100 years ago, the city of Cincinnati decided it was time for an upgrade that would lead them into the 20th century. They would join large metropolitan cities like Paris and New York in connecting their sprawling towns with an underground metro.
The plan was to drain the still water in the disused Erie Canal and utilize that as the basis of the primary tunnel. The original plan included 16 miles of underground tracks that would connect several different areas of the city. Construction began in earnest in 1920, but by 1927, only 7 miles of tunneling was complete and the project ran out of money.

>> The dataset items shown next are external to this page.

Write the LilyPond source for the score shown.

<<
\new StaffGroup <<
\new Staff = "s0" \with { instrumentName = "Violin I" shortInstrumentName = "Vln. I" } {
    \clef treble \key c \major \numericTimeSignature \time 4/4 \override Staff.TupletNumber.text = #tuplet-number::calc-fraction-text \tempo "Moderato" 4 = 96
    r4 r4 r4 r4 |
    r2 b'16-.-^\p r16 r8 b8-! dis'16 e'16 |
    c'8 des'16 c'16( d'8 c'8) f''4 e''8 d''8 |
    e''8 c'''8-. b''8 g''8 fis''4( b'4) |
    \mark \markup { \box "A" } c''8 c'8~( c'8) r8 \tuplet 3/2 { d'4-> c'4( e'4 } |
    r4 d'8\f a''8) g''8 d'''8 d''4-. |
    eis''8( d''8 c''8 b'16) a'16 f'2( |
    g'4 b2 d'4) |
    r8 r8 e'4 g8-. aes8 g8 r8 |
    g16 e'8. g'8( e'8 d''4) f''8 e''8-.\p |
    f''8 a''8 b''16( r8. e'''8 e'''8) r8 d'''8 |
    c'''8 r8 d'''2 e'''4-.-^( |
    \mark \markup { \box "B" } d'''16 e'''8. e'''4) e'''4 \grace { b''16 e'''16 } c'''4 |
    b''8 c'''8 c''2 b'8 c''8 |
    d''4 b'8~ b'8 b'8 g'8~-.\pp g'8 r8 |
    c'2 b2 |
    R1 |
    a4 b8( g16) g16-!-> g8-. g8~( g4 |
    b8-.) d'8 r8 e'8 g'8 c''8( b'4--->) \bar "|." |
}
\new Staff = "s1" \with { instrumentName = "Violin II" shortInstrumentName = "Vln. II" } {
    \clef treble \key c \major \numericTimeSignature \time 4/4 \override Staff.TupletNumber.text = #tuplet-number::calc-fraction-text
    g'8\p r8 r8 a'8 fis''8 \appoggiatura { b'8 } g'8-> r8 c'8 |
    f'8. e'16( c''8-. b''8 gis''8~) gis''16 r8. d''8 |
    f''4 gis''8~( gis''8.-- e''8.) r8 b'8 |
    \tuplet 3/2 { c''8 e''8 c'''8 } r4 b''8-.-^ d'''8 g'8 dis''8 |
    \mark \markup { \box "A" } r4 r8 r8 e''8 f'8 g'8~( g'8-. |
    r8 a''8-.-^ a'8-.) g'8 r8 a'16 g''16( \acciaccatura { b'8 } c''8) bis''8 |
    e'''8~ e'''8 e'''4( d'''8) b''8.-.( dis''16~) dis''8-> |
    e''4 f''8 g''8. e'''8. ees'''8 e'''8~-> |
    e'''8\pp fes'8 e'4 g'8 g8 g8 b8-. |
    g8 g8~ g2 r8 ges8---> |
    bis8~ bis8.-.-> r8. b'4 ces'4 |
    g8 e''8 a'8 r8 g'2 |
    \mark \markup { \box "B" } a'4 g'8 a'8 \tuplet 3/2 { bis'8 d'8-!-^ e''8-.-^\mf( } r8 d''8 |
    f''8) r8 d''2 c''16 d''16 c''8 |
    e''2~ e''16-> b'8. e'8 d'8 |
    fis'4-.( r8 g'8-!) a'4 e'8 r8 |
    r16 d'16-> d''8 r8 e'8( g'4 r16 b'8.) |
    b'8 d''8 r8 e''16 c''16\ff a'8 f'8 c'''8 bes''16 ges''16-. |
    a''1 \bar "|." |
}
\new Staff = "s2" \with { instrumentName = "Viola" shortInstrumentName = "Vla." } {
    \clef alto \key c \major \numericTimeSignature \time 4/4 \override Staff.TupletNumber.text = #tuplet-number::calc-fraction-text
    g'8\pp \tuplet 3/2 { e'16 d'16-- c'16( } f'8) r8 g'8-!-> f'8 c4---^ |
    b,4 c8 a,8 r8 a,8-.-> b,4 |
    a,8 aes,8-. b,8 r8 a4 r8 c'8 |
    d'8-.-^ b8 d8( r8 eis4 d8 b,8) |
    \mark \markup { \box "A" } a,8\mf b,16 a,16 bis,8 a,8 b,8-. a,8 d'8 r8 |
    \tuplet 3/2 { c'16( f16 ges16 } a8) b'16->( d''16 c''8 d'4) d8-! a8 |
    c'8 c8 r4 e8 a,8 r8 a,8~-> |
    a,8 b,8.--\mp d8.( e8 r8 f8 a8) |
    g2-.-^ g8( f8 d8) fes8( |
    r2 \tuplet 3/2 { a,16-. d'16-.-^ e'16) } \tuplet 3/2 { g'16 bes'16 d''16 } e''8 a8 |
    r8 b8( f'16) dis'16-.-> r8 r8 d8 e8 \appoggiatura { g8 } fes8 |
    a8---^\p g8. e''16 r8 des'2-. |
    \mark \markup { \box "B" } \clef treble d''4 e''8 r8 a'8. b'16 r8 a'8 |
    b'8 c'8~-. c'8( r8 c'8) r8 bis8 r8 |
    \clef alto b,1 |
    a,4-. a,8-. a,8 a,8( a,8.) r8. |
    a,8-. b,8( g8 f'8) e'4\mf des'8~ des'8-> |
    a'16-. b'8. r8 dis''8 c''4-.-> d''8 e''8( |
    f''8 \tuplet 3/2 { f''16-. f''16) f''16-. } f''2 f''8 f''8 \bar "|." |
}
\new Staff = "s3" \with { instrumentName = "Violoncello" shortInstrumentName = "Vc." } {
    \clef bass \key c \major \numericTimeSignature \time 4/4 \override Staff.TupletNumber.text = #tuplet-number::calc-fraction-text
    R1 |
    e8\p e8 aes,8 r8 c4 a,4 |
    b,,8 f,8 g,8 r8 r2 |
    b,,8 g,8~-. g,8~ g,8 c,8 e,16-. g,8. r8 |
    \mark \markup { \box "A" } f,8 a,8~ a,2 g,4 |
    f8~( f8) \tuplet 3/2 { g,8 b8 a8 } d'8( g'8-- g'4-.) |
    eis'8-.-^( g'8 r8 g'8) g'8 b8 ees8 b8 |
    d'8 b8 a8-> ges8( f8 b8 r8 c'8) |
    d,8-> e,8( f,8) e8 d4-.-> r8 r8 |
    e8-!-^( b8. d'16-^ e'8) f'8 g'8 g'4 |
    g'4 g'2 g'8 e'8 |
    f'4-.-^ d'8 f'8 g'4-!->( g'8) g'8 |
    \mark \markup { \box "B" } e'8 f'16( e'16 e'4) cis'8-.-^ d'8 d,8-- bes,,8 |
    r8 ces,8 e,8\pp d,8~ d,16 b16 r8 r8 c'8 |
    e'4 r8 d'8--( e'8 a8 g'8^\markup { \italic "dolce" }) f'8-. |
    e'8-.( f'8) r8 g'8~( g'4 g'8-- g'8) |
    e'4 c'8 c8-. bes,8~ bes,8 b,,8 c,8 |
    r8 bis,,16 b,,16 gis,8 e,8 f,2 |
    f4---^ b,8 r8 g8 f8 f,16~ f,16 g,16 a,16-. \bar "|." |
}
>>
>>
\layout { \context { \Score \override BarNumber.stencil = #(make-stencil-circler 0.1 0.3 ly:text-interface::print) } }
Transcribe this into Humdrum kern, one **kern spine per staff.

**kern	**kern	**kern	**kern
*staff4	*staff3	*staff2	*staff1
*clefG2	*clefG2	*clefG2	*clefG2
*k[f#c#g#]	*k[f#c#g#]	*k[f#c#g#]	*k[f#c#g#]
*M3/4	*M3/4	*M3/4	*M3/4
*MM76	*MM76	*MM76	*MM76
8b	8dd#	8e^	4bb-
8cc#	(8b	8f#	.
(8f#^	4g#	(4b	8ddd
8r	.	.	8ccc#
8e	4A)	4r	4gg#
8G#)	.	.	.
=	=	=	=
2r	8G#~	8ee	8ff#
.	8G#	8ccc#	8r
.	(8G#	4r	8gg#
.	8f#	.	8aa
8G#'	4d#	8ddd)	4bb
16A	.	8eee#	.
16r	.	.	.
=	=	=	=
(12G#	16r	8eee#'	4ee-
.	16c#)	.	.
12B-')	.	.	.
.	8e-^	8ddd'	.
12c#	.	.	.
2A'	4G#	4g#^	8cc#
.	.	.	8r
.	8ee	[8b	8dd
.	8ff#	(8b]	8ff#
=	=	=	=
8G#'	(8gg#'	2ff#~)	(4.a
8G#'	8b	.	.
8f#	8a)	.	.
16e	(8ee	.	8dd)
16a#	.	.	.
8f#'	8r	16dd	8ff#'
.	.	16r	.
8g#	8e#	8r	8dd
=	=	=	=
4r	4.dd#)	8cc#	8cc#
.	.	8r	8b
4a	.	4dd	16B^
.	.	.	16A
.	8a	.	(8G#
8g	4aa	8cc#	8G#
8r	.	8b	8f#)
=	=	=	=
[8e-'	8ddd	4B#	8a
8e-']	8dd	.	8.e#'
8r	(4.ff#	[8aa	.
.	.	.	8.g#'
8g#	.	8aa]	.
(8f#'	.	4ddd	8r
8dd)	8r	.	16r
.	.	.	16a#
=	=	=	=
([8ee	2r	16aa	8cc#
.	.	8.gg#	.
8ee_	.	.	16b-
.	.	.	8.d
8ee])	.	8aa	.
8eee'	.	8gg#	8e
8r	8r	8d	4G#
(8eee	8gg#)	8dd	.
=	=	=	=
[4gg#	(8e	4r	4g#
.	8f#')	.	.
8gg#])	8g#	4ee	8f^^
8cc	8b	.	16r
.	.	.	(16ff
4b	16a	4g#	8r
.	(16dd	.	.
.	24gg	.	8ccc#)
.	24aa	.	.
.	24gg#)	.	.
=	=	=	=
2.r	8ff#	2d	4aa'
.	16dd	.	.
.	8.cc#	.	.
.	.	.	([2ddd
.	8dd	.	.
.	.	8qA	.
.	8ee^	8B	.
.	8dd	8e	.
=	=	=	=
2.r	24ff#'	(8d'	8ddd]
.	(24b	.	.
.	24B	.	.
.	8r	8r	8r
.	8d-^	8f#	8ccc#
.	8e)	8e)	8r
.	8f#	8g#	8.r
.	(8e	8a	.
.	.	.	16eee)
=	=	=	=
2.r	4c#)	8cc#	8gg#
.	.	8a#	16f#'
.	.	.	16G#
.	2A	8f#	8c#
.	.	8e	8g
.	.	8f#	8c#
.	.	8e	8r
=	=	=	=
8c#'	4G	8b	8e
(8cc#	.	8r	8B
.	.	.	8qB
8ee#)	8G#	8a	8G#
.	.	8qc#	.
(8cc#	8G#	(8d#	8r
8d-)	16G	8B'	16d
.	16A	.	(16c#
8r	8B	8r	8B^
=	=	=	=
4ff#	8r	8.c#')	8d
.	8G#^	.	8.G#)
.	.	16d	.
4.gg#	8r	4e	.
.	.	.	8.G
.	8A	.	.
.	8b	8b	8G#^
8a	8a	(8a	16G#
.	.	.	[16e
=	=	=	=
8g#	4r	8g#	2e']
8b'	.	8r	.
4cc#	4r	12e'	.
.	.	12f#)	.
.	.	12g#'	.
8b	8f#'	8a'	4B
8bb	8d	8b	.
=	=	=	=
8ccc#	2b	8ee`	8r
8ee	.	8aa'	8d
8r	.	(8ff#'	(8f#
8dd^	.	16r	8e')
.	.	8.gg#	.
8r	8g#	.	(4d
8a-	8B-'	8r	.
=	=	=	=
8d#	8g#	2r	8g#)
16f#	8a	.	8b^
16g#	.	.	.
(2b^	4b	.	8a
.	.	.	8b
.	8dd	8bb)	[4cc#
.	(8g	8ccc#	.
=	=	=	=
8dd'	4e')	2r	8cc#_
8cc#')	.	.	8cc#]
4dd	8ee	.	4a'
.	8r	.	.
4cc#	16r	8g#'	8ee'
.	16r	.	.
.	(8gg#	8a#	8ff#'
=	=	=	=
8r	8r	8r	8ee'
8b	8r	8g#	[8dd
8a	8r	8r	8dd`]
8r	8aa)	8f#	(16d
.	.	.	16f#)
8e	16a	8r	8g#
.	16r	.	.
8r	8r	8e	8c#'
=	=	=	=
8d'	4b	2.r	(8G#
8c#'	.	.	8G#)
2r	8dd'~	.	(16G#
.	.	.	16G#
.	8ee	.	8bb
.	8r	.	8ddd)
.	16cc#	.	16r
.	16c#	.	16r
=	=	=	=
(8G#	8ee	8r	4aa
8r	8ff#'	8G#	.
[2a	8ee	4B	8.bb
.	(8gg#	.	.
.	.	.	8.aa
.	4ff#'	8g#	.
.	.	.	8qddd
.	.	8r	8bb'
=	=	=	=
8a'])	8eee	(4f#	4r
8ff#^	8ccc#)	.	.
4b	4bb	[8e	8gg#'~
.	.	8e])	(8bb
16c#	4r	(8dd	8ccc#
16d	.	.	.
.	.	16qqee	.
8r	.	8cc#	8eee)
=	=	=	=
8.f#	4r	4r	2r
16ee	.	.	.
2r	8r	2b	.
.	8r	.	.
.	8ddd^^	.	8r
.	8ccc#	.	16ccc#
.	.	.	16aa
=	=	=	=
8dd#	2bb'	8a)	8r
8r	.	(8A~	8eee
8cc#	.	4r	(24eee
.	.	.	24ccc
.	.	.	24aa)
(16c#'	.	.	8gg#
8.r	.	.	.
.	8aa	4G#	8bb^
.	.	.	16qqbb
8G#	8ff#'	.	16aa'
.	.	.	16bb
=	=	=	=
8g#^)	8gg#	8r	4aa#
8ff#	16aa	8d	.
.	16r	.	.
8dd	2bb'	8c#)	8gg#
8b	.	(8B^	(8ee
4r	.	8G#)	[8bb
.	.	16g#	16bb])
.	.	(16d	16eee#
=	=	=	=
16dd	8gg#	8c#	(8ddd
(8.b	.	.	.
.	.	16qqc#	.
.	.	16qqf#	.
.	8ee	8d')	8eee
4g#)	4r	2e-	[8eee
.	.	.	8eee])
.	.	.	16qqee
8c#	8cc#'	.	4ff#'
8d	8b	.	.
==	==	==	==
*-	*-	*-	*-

No tracks were ever laid and the subway was never used.
The project funding was planned in 1917, being approved just 11 days before the US entered WWI. Because no capital bonds could be issued during the war and it was difficult to procure building materials, construction was delayed. Once the war was over, post-war inflation caused construction costs to skyrocket. The city moved forward anyways, leading to the diminishing of the funds before the project was completed.
Once it was realized that the money would not be raised to complete the project, various options were explored to utilize the existing tunnels. Over the years, it has been proposed for automobile traffic, air raid shelters, wine storage, and underground mall and night club, and a movie set. None of the ideas ever came to fruition for various reasons, including political squabbling, the Great Depression, World War II, and the rise in popularity of the automobile.
In 2002, a proposal called “Metro Moves” would have funded a rail transit network that planned to use the tunnel. It involved a half of a cent sales tax and was defeated by a 2-1 public vote.
Because of the quality of the original tunnel construction and the fact that taxes are used to maintain them as a road runs over top, they are strikingly well-preserved.
The tunnels are currently recognized as the largest abandoned subway tunnel in the United States.
Once a year, the Cincinnati Museum Center offers a tour. For the rest of the year, the site is a haven for urban explorers that can find a way in.
Based on the history of the tunnels, it isn’t likely that they are going to be used in an active project anytime soon, but they have mostly faded from public knowledge. Today, even many Cincinnatians don’t know about the abandoned tunnels beneath their city streets. It’s likely that will be the case even more so 100 years from now.